# CONSIGNE 1
Reformulez sous forme de liste plus brève le paragraphe du texte sur le mouvement étudiant québécois qui commence par « Les chroniques révèlent ainsi », en gardant ses faits principaux.
# CONSIGNE 2
Présentez les lignes ci-dessous sur les changements d'heure des horloges sous forme de liste JSON de chaînes, une chaîne par ligne, sans les lignes vides. Laissez les images de côté dans la réponse.
=== TEXTE PRÉSENTÉ ===
Les chroniques révèlent ainsi l’importance du contexte historique du mouvement étudiant québécois, systématiquement escamoté dans les médias anglophones, en montrant que si les droits de scolarité sont plus bas au Québec qu’ailleurs au Canada, c’est essentiellement parce que le mouvement étudiant y est une force politique importante depuis les années 1960. Elles mettent en relief tout le travail de terrain, surtout celui de l’Association pour une solidarité sociale étudiante (ASSÉ) – le fastidieux travail d’information et de mobilisation des étudiants échelonné sur plusieurs années –, montrent l’élargissement de la contestation grâce à la multiplication des liens entre le mouvement étudiant et des organismes communautaires, des mouvements sociaux, des syndicats, etc.
=== DONNÉES FOURNIES ===
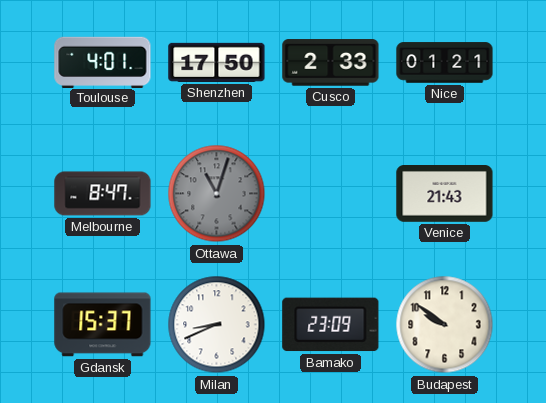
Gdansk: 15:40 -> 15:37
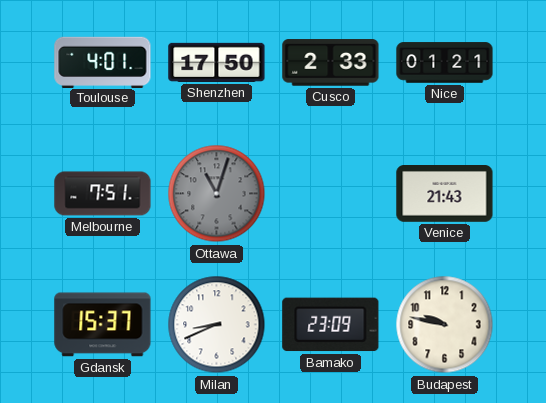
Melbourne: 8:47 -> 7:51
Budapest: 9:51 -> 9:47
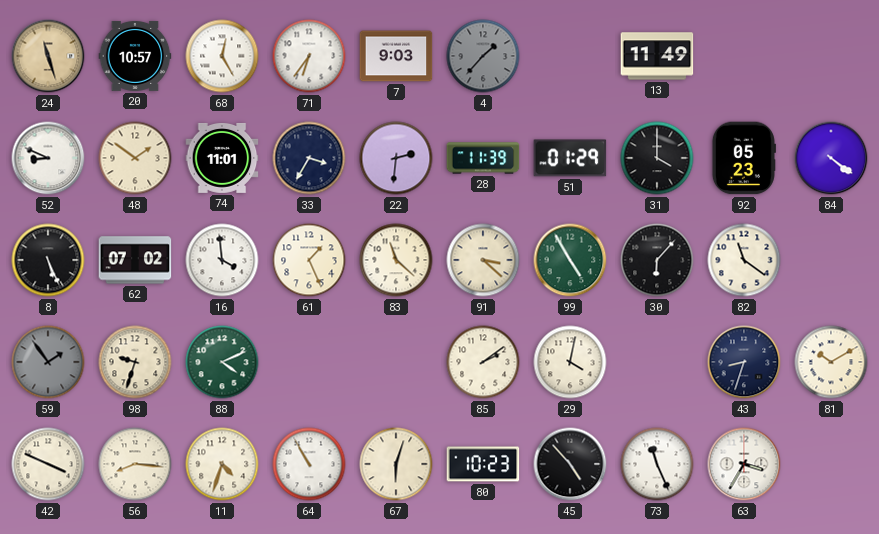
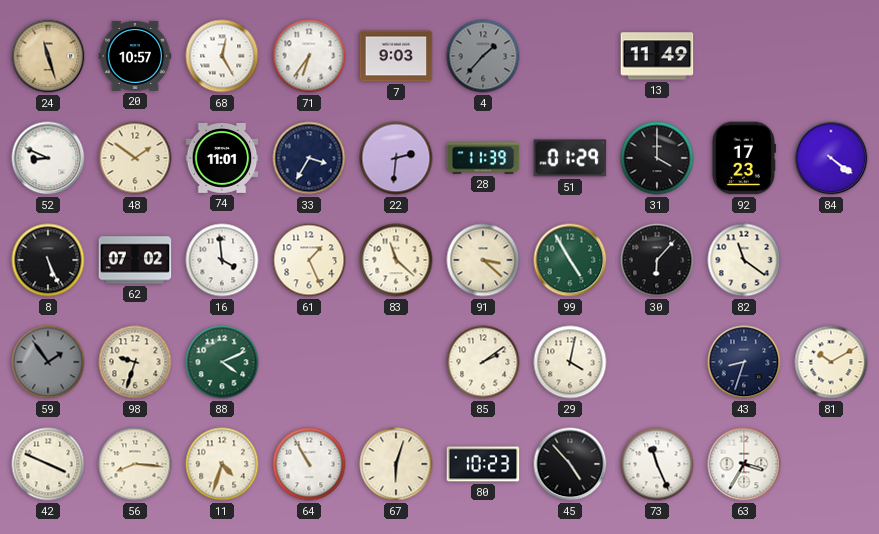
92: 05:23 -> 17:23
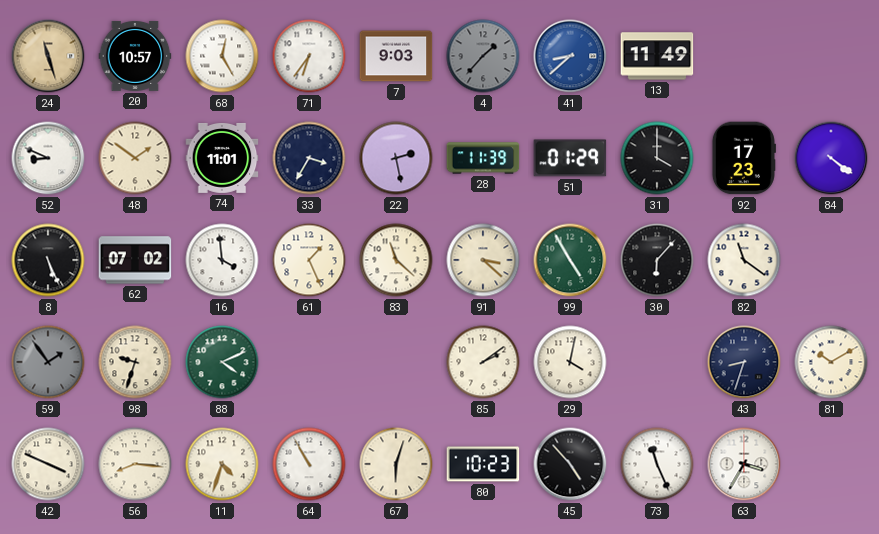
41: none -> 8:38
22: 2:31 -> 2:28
===
# RÉPONSE RÉDIGÉE 1
- Les chroniques montrent l'importance du contexte historique du mouvement étudiant québécois, systématiquement escamoté dans les médias anglophones.
- Si les droits de scolarité sont plus bas au Québec qu'ailleurs au Canada, c'est surtout parce que le mouvement étudiant y est une force politique importante depuis les années 1960.
- Elles soulignent le travail de terrain, surtout celui de l'Association pour une solidarité sociale étudiante (ASSÉ) : un long travail d'information et de mobilisation des étudiants, mené sur plusieurs années.
- Elles montrent l'élargissement de la contestation grâce à la multiplication des liens entre le mouvement étudiant et des organismes communautaires, des mouvements sociaux et des syndicats.

# RÉPONSE RÉDIGÉE 2
[
  "Gdansk: 15:40 -> 15:37",
  "Melbourne: 8:47 -> 7:51",
  "Budapest: 9:51 -> 9:47",
  "92: 05:23 -> 17:23",
  "41: none -> 8:38",
  "22: 2:31 -> 2:28"
]